Copy out the text of every entry below, putting "Post comment" wherever "Submit comment" appears and keeping everything else the same. Leave the pictures out.

╭──

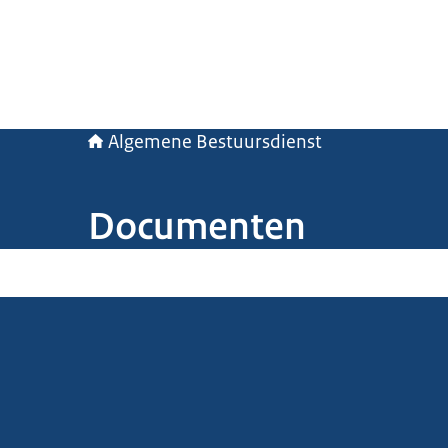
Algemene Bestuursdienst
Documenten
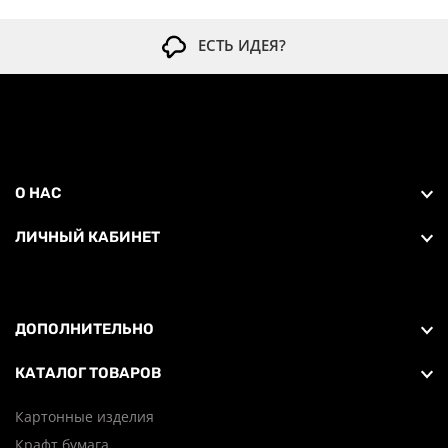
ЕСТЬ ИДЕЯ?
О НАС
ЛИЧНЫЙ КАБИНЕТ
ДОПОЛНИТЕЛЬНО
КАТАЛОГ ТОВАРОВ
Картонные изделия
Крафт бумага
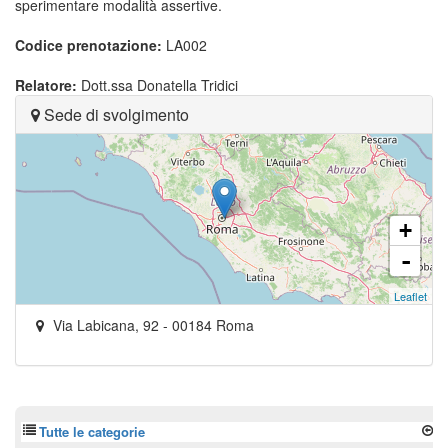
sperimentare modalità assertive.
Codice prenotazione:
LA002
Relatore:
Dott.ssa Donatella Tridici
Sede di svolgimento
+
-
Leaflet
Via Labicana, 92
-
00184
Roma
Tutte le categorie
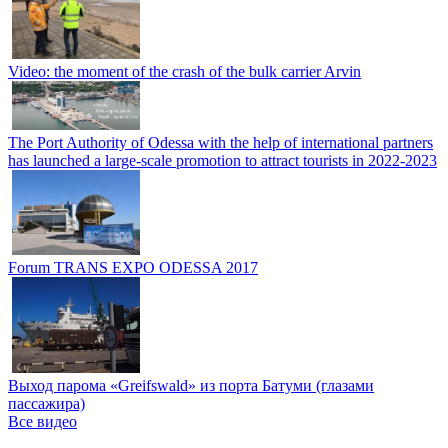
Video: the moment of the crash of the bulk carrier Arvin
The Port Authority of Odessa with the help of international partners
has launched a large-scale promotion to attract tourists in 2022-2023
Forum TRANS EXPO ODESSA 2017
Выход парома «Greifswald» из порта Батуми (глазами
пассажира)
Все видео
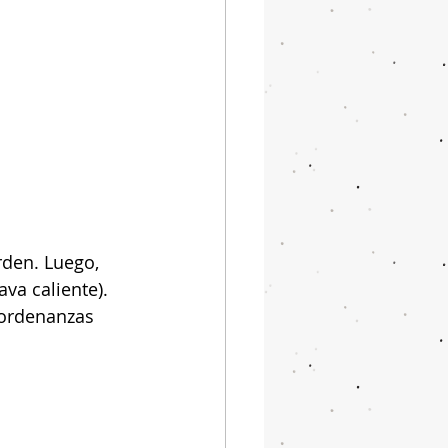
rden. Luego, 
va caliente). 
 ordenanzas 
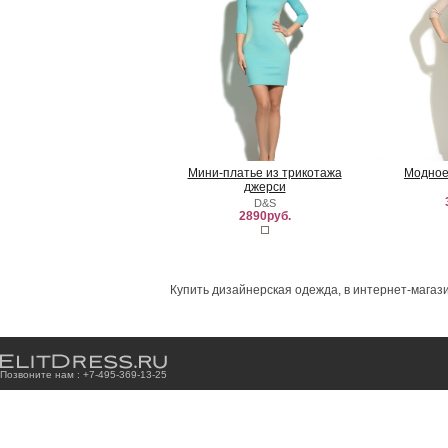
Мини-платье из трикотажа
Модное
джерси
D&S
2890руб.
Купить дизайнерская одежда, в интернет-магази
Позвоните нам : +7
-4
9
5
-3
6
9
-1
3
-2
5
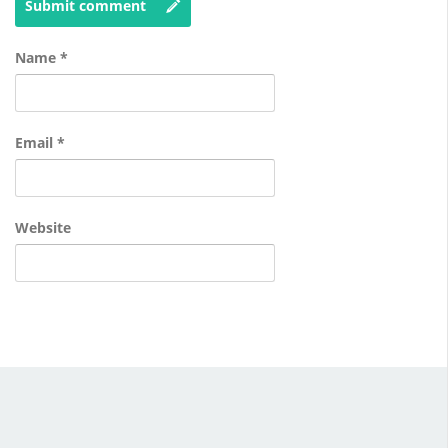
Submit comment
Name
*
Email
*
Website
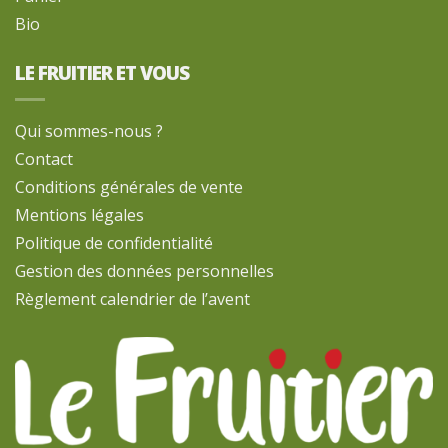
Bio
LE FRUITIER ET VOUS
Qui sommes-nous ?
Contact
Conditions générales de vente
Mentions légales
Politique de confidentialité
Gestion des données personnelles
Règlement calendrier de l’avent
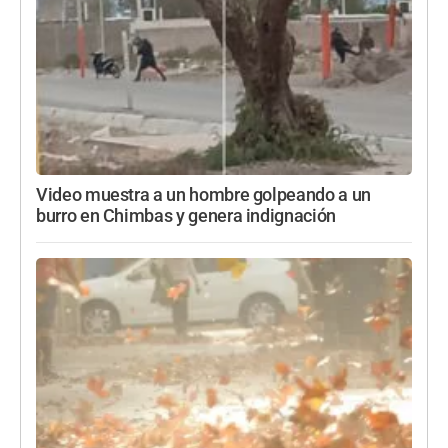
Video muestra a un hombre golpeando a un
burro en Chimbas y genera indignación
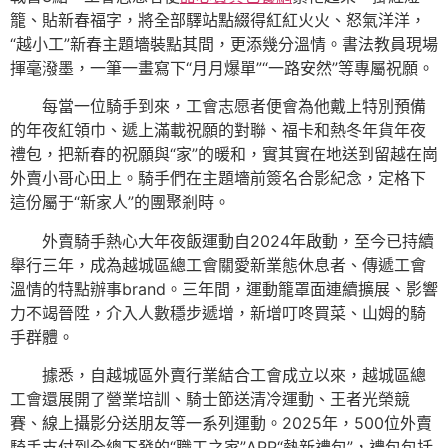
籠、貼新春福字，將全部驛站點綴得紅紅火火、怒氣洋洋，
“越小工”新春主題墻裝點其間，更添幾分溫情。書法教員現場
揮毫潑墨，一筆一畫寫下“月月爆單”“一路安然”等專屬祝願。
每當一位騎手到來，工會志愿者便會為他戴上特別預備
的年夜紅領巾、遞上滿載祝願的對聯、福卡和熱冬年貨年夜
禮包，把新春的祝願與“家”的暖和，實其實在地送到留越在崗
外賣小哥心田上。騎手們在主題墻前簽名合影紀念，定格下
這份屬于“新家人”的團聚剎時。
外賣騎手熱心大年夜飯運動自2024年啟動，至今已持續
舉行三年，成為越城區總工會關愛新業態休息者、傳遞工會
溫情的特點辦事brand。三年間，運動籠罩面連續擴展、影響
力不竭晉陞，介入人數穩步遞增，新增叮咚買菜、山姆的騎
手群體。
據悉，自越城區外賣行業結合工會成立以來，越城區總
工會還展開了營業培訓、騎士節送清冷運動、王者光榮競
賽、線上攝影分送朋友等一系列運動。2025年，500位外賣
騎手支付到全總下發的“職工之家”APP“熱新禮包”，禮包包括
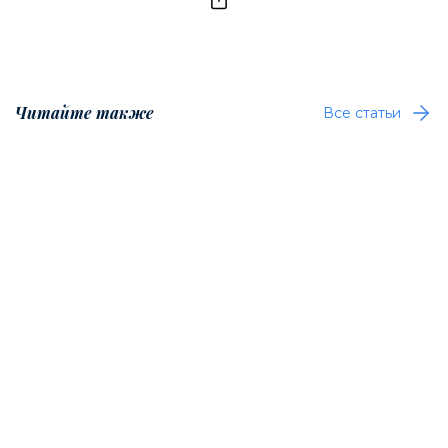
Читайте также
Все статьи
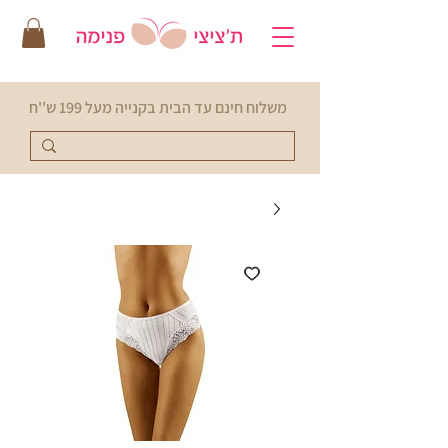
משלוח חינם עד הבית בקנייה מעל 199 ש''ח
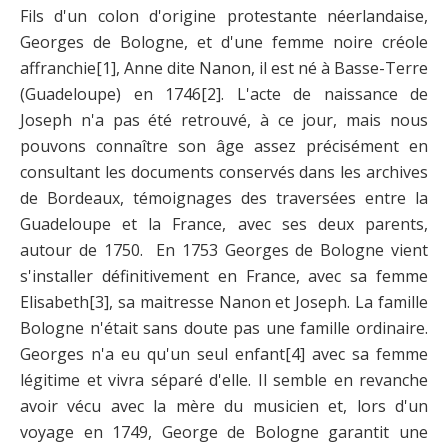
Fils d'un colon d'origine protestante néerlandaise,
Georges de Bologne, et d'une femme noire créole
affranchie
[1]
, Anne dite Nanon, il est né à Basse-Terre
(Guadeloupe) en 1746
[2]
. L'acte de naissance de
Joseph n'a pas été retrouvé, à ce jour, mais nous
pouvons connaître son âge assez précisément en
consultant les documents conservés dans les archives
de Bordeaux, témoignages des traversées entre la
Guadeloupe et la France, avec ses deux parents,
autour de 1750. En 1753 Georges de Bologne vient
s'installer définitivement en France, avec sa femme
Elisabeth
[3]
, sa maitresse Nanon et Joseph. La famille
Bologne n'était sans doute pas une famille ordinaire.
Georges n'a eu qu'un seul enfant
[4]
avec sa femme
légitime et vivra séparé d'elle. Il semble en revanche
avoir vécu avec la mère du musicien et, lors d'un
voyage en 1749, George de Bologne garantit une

╰──

■ Output for this task ■
Algemene Bestuursdienst
Documenten
ЕСТЬ ИДЕЯ?
О НАС
ЛИЧНЫЙ КАБИНЕТ
ДОПОЛНИТЕЛЬНО
КАТАЛОГ ТОВАРОВ
Картонные изделия
Крафт бумага
sperimentare modalità assertive.
Codice prenotazione:
LA002
Relatore:
Dott.ssa Donatella Tridici
Sede di svolgimento
+
-
Leaflet
Via Labicana, 92
-
00184
Roma
Tutte le categorie
Video: the moment of the crash of the bulk carrier Arvin
The Port Authority of Odessa with the help of international partners
has launched a large-scale promotion to attract tourists in 2022-2023
Forum TRANS EXPO ODESSA 2017
Выход парома «Greifswald» из порта Батуми (глазами
пассажира)
Все видео
rden. Luego, 
va caliente). 
 ordenanzas 
Мини-платье из трикотажа
Модное
джерси
D&S
2890руб.
Купить дизайнерская одежда, в интернет-магази
Позвоните нам : +7
-4
9
5
-3
6
9
-1
3
-2
5
Post comment
Name
*
Email
*
Website
Bio
LE FRUITIER ET VOUS
Qui sommes-nous ?
Contact
Conditions générales de vente
Mentions légales
Politique de confidentialité
Gestion des données personnelles
Règlement calendrier de l’avent
Video muestra a un hombre golpeando a un
burro en Chimbas y genera indignación
籠、貼新春福字，將全部驛站點綴得紅紅火火、怒氣洋洋，
“越小工”新春主題墻裝點其間，更添幾分溫情。書法教員現場
揮毫潑墨，一筆一畫寫下“月月爆單”“一路安然”等專屬祝願。
每當一位騎手到來，工會志愿者便會為他戴上特別預備
的年夜紅領巾、遞上滿載祝願的對聯、福卡和熱冬年貨年夜
禮包，把新春的祝願與“家”的暖和，實其實在地送到留越在崗
外賣小哥心田上。騎手們在主題墻前簽名合影紀念，定格下
這份屬于“新家人”的團聚剎時。
外賣騎手熱心大年夜飯運動自2024年啟動，至今已持續
舉行三年，成為越城區總工會關愛新業態休息者、傳遞工會
溫情的特點辦事brand。三年間，運動籠罩面連續擴展、影響
力不竭晉陞，介入人數穩步遞增，新增叮咚買菜、山姆的騎
手群體。
據悉，自越城區外賣行業結合工會成立以來，越城區總
工會還展開了營業培訓、騎士節送清冷運動、王者光榮競
賽、線上攝影分送朋友等一系列運動。2025年，500位外賣
騎手支付到全總下發的“職工之家”APP“熱新禮包”，禮包包括
Читайте также
Все статьи
משלוח חינם עד הבית בקנייה מעל 199 ש''ח
Fils d'un colon d'origine protestante néerlandaise,
Georges de Bologne, et d'une femme noire créole
affranchie
[1]
, Anne dite Nanon, il est né à Basse-Terre
(Guadeloupe) en 1746
[2]
. L'acte de naissance de
Joseph n'a pas été retrouvé, à ce jour, mais nous
pouvons connaître son âge assez précisément en
consultant les documents conservés dans les archives
de Bordeaux, témoignages des traversées entre la
Guadeloupe et la France, avec ses deux parents,
autour de 1750. En 1753 Georges de Bologne vient
s'installer définitivement en France, avec sa femme
Elisabeth
[3]
, sa maitresse Nanon et Joseph. La famille
Bologne n'était sans doute pas une famille ordinaire.
Georges n'a eu qu'un seul enfant
[4]
avec sa femme
légitime et vivra séparé d'elle. Il semble en revanche
avoir vécu avec la mère du musicien et, lors d'un
voyage en 1749, George de Bologne garantit une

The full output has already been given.